Mayo del 68 es una fecha mítica. Los españoles que decían haber estado en París habrían hecho que no cupiera ni un francés, lo que dice mucho de la repercusión que tuvo. Contemporánea a aquella, la llamada ‘Primavera de Praga’ fue una rebelión contra la dominación soviética del bloque del Este. Mientras el mayo parisino fue una protesta estudiantil que se extendió a la clase obrera, la checa fue una rebelión desde arriba, que contó con el impulso de Alexander Dubcek, a la sazón secretario del PC checo y principal impulsor del llamado ‘socialismo con rostro humano’ que reivindicaba la libertad de prensa y la pluralidad de partidos dentro de un régimen democrático que no perdía el objetivo de la defensa de la clase trabajadora.

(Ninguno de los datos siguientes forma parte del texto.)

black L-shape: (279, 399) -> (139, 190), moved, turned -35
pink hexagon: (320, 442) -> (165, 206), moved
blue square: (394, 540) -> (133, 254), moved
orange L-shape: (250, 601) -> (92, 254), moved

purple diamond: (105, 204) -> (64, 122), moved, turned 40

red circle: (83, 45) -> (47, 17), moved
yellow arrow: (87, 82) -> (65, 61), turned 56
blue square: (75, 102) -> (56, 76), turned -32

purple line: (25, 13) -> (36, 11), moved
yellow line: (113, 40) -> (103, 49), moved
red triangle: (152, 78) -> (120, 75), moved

La Primavera de Praga fue sofocada por los tanques soviéticos, como unos años antes habían hecho en Hungría. Comparada con esta, el mayo francés fue un juego de niños. Se extinguió con las elecciones legislativas de junio, donde se impuso De Gaulle con claridad frente a socialistas y comunistas. La sociedad no estaba preparada para que la imaginación llegara al poder.

París no fue pionera. Antes del 68 hubo protestas en varias universidades italianas y en Estados Unidos, en la Universidad de Berkeley en California, el activismo se remontaba a principios de los 60. Pero la repercusión del mayo francés se extendió con la potencia del mito por toda Europa. A España llegó como un raijo en la Transición, igual que brotan las higueras de las raíces de otra mayor. En las concentraciones del 15-M todavía se recordaba y se hacían comparaciones.

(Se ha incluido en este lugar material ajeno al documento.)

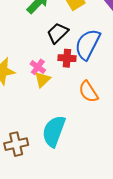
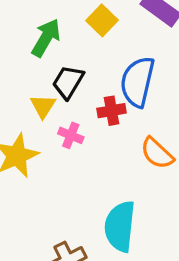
black trapezoid: (58, 33) -> (68, 82), moved
yellow triangle: (42, 80) -> (43, 106), moved

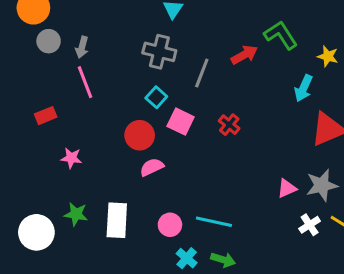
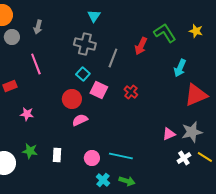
gray arrow: (82, 47) -> (38, 27), moved
red arrow: (244, 55) -> (141, 46), turned 144
yellow star: (328, 56) -> (196, 31), moved
white rectangle: (117, 220) -> (57, 155), size x0.6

La izquierda tradicional se mostró crítica con esos movimientos. Jean Paul Sartre llegó a decir que «un régimen no puede ser derrocado por 100.000 estudiantes desarmados, no importa cuánto valor tengan». La apostilla a Sartre la dio el ejército mexicano cuando acribilló a centenares de estudiantes en la plaza de las Tres Culturas en la ciudad de México. Tan inmisericordes como con el mismísimo Emiliano Zapata.

Sobre la potencia revolucionaria de los estudiantes han teorizado hasta los sectores más ortodoxos del marxismo. Como un hándicap, la condición de estudiante es transitoria y termina con la titulación o el abandono de los estudios. En la universidad que conocí en los años 80, el espíritu contestatario de la Transición se había apagado como las ascuas del brasero, que solo dejan un ligero olor a ceniza. Tal vez fuera el caso de una universidad de provincias de la que emigraban algunos profesores o que la generación combativa había alcanzado su cenit con el PSOE de Felipe González en el Gobierno. Casi nadie leía a Chomsky, y menos a Marcuse. El ejercicio del poder es un lenitivo para la causa revolucionaria.

Sin embargo, de aquellos tiempos quedó una secuela imperceptible, aparte del movimiento hippy, la música de The Beatles, Bob Dylan y otros artistas e intelectuales que, a modo de conciencia colectiva, nos recuerdan cada cierto tiempo que hay vida después de la muerte de la civilización. Esta última, declarada por Oswald Spengler en La decadencia de Occidente, agonizante con el resurgimiento del neofascismo, de la mano de personajes como Trump, Le Pen, Meloni o Abascal, renacerá con el aroma sutil de las flores blancas.

Las protestas estudiantiles norteamericanas no cambiarán el régimen, probablemente tampoco beneficien a Biden este próximo noviembre, pero cuajarán como los lácteos. No importa que sean reprimidas violentamente, eso mejora la maduración; es cuestión de tiempo. Podrá convertirse en cuajada o en queso, tierno o curado, pero la conciencia no se apaga; como la luz de una vela, siempre presta a ser candela.